Furthermore, since he has been receiving half of the benefit he has never repaid me the life insurance portion or the medical and dental insurance portion. Guillaume, for whom he is receiving benefits, lost his coat when he was in his charge. Who had to buy him another one? His sneakers were completely ruined. Who bought him a new pair? - and toques and mittens? I am always the one who has to see to this. I am sick and tired of this but if I did not do it, who would? - and most importantly, who would suffer? - always the children. I find this situation very unfair and the children will confirm what I am saying if necessary. Guillaume was really not happy to have been "selected" to be in his father's custody . . . he also objected to the injustice.

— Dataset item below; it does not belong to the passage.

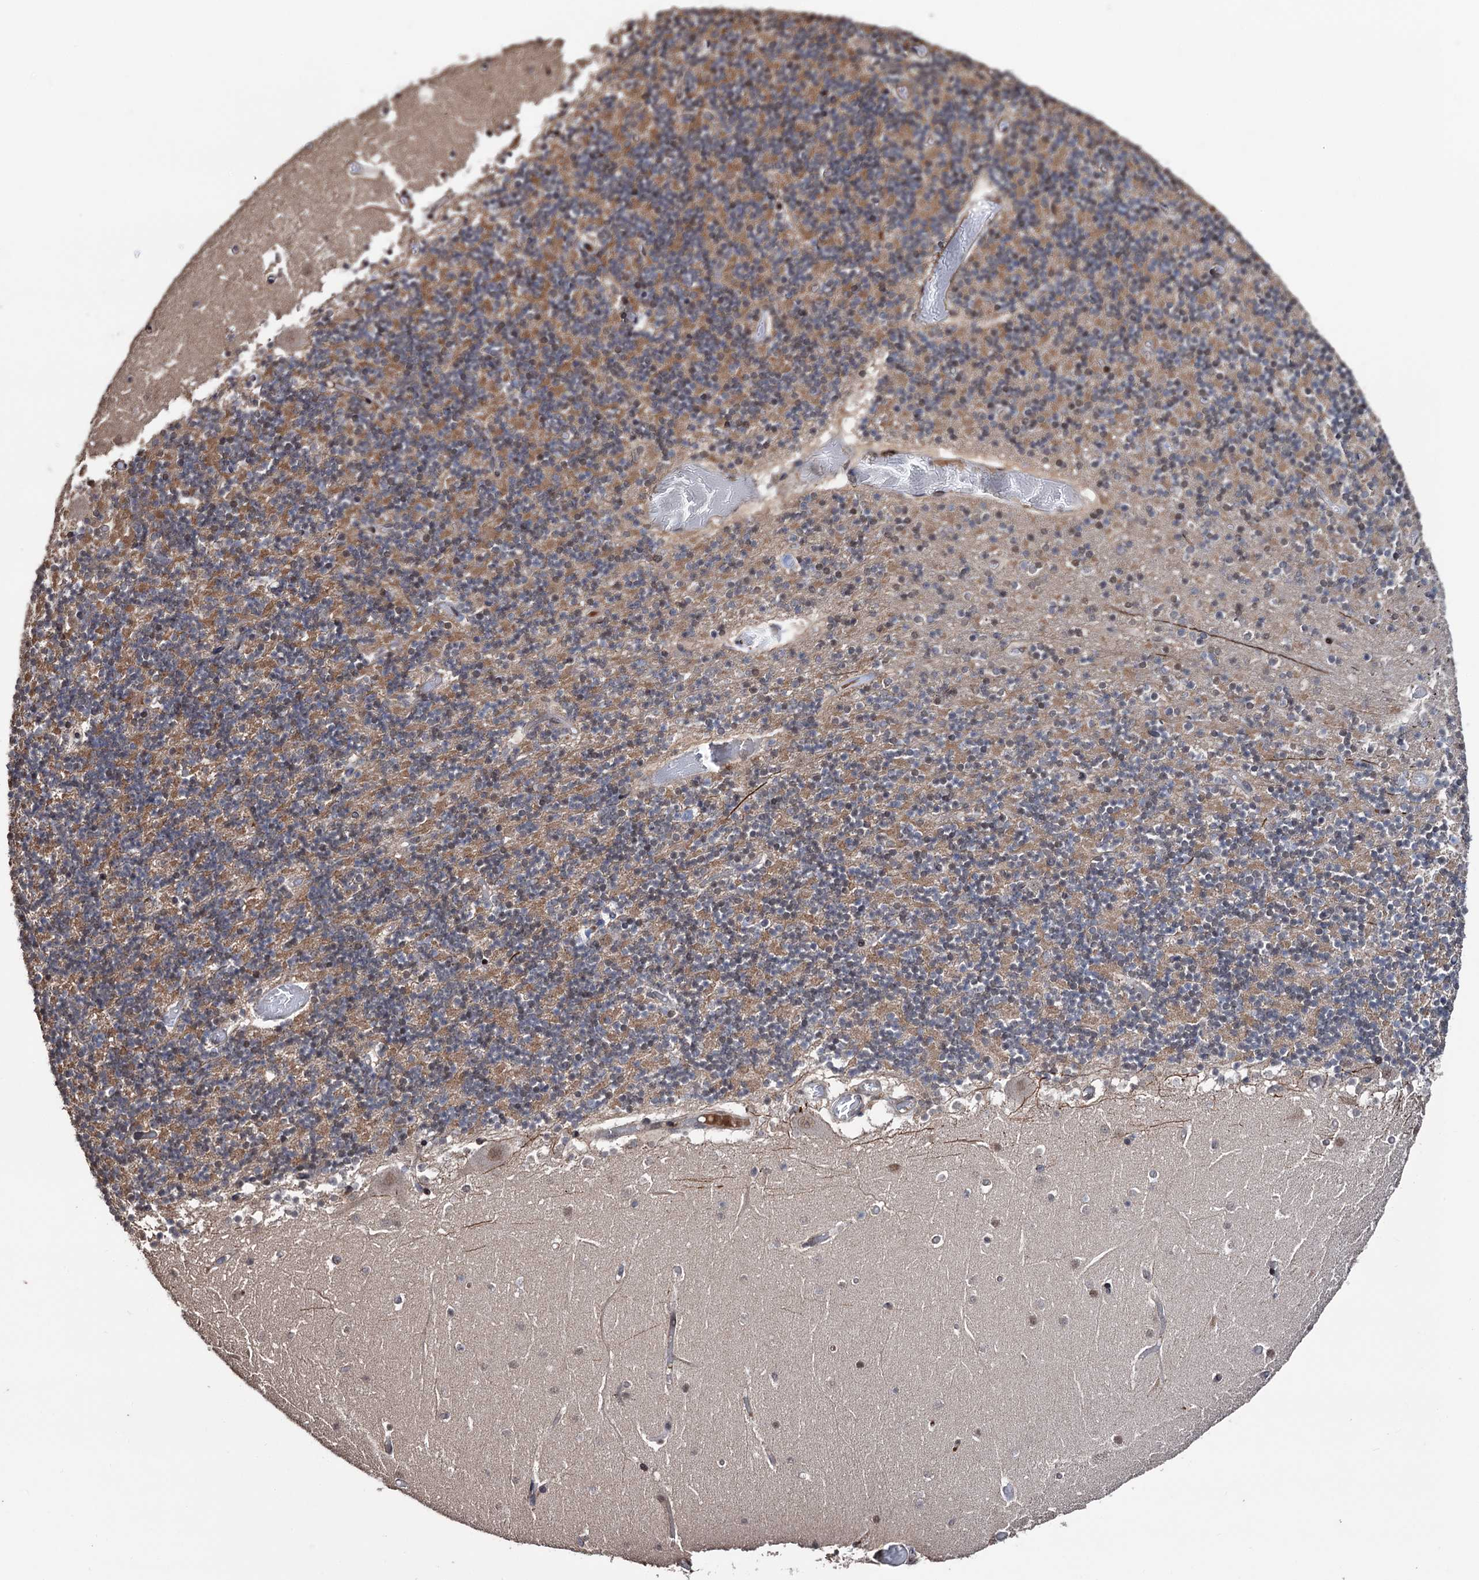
{"staining": {"intensity": "moderate", "quantity": "25%-75%", "location": "cytoplasmic/membranous"}, "tissue": "cerebellum", "cell_type": "Cells in granular layer", "image_type": "normal", "snomed": [{"axis": "morphology", "description": "Normal tissue, NOS"}, {"axis": "topography", "description": "Cerebellum"}], "caption": "An immunohistochemistry (IHC) micrograph of normal tissue is shown. Protein staining in brown highlights moderate cytoplasmic/membranous positivity in cerebellum within cells in granular layer.", "gene": "KLF5", "patient": {"sex": "female", "age": 28}}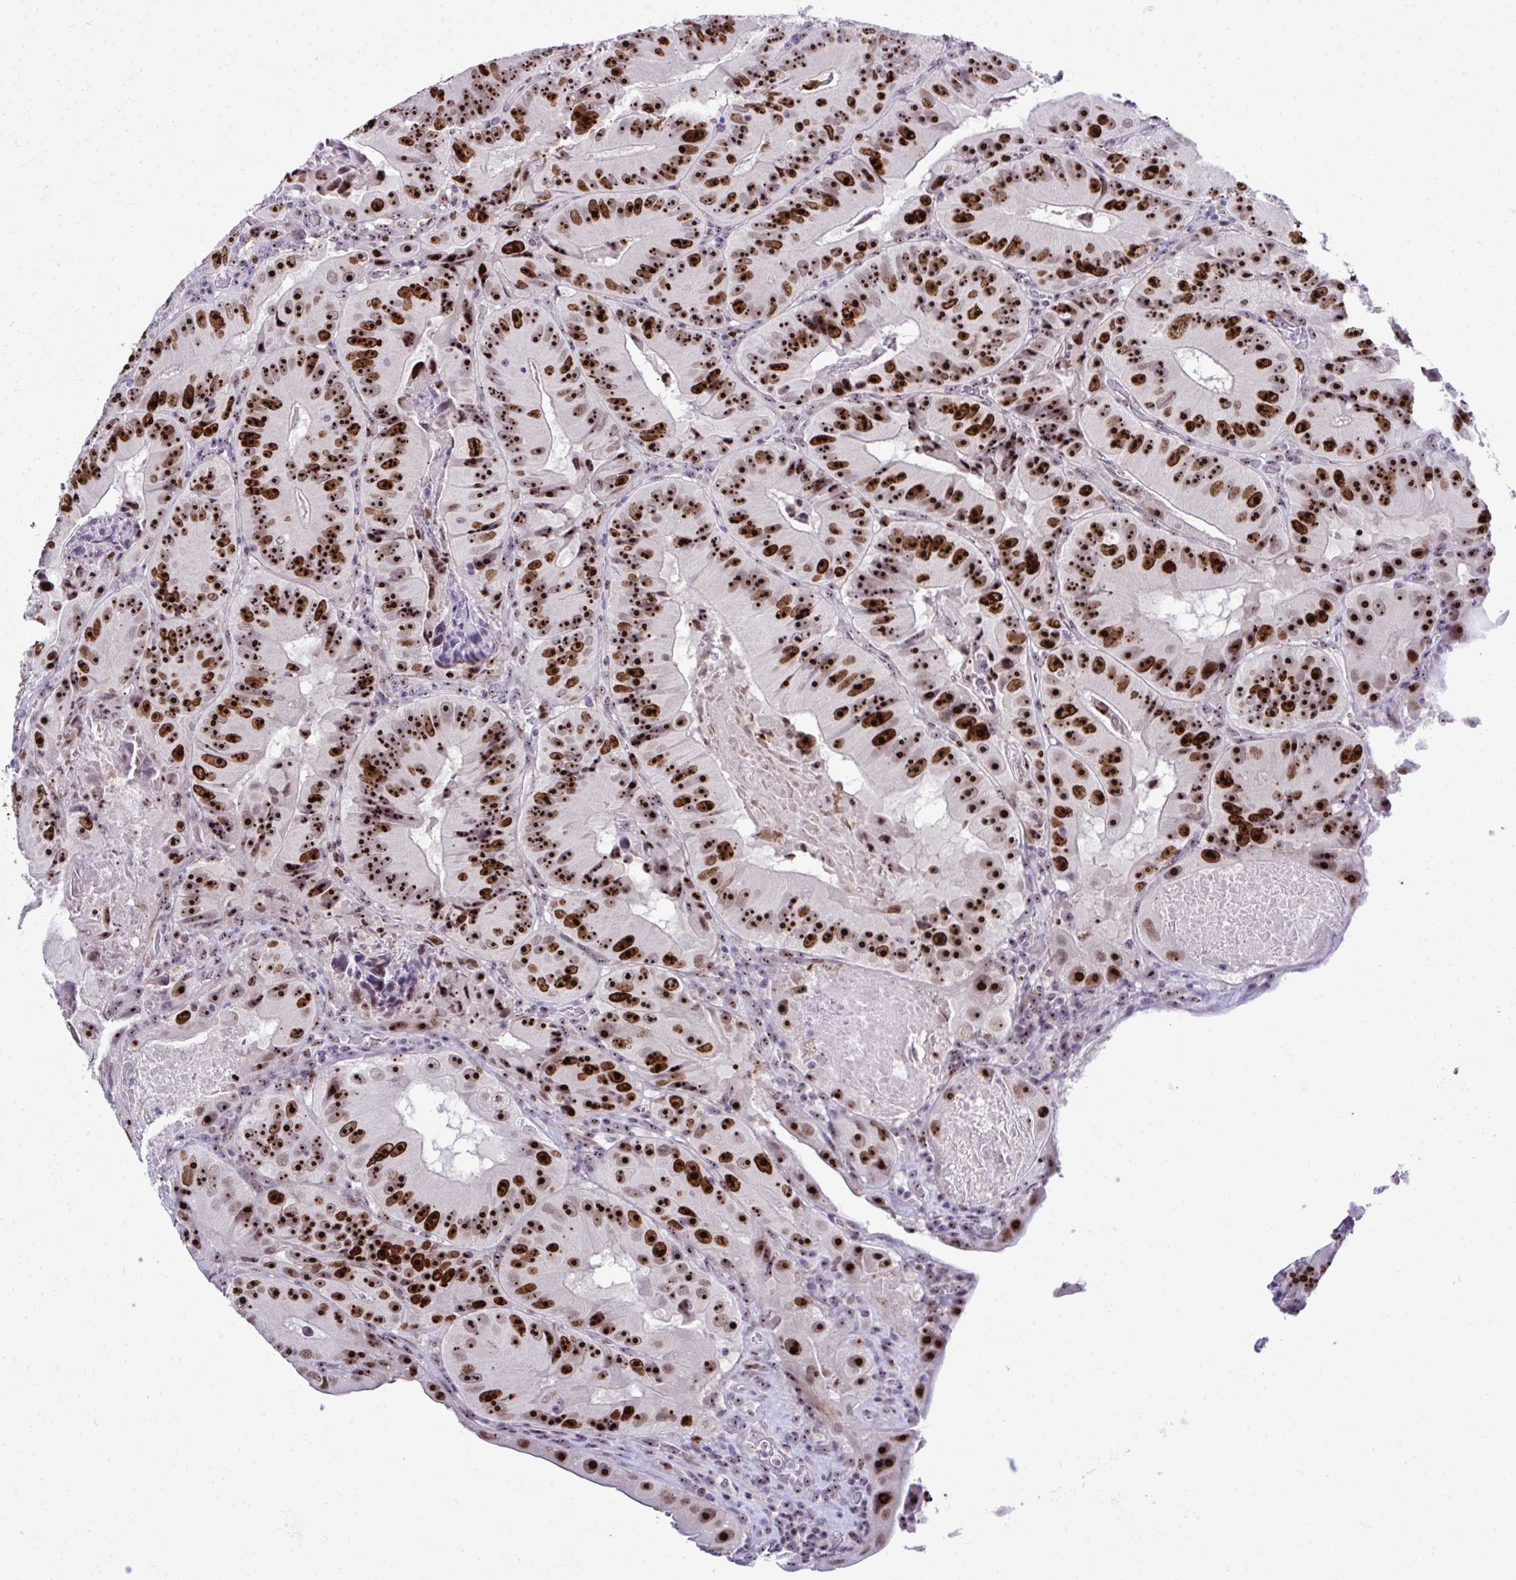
{"staining": {"intensity": "strong", "quantity": ">75%", "location": "nuclear"}, "tissue": "colorectal cancer", "cell_type": "Tumor cells", "image_type": "cancer", "snomed": [{"axis": "morphology", "description": "Adenocarcinoma, NOS"}, {"axis": "topography", "description": "Colon"}], "caption": "This is a micrograph of immunohistochemistry (IHC) staining of colorectal adenocarcinoma, which shows strong expression in the nuclear of tumor cells.", "gene": "CEP72", "patient": {"sex": "female", "age": 86}}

[7] In her testimony Muguette Nadeau, an appeals officer, maintained that she took her decision in accordance with the factors laid down in s. 6302 of the Income Tax Regulations ("the Regulations"), which read as follows:

6302. For the purposes of paragraph (h) of the definition "eligible individual" in section 122.6 of the Act, the following factors are to be considered in determining what constitutes care and upbringing of a qualified dependant:

(a) the supervision of the daily activities and needs of the qualified dependant;

(b) the maintenance of a secure environment in which the qualified dependant resides;

(c) the arrangement of, and transportation to, medical care at regular intervals and as required for the qualified dependant;

(d) the arrangement of, participation in, and transportation to, educational, recreational, athletic or similar activities in respect of the qualified dependant;

(e) the attendance to the needs of the qualified dependant when the qualified dependant is ill or otherwise in need of the attendance of another person;

(f) the attendance to the hygienic needs of the qualified dependant on a regular basis;

(g) the provision, generally, of guidance and companionship to the qualified dependant; and

(h) the existence of a court order in respect of the qualified dependant that is valid in the jurisdiction in which the qualified dependant resides.

[8] Ms. Nadeau said she did not have to take prior agreements between the spouses into account. She took account of the fact that the appellant's net income was higher than that of her husband when she disallowed the working income supplement.

[9] Furthermore, the money paid by each spouse is not among the criteria, except for disallowing the working income supplement as in the instant case where the appellant is concerned, according to the child tax benefit notice dated August 20, 1996 sent to the appellant by the respondent.

[10] The respondent filed a group of invoices showing purchases made for the children (Exhibit I-1).

[11] The appellant maintained that she had not seen the items supposedly bought for the children that are mentioned in the invoices in Exhibit I-1.

[12] The appellant's husband is a cabinetmaker. The appellant is a special education teacher.

[13] The husband did not testify to contradict the appellant's testimony.

[14] Based on the evidence as a whole the Court considers that the appellant's appeal should be allowed so that she will not have to repay the sum of $329.42.

Conclusion

[15] The appeal is allowed.

Guy Tremblay

J.T.C.C.

Québec, Canada,

January 26, 1998.

[OFFICIAL ENGLISH TRANSLATION]

Translation certified true on this 5th day of June 1998.

Mario Lagacé, Revisor



[1] [1948] S.C.R. 486, 3 DTC 1182, [1948] C.T.C. 195.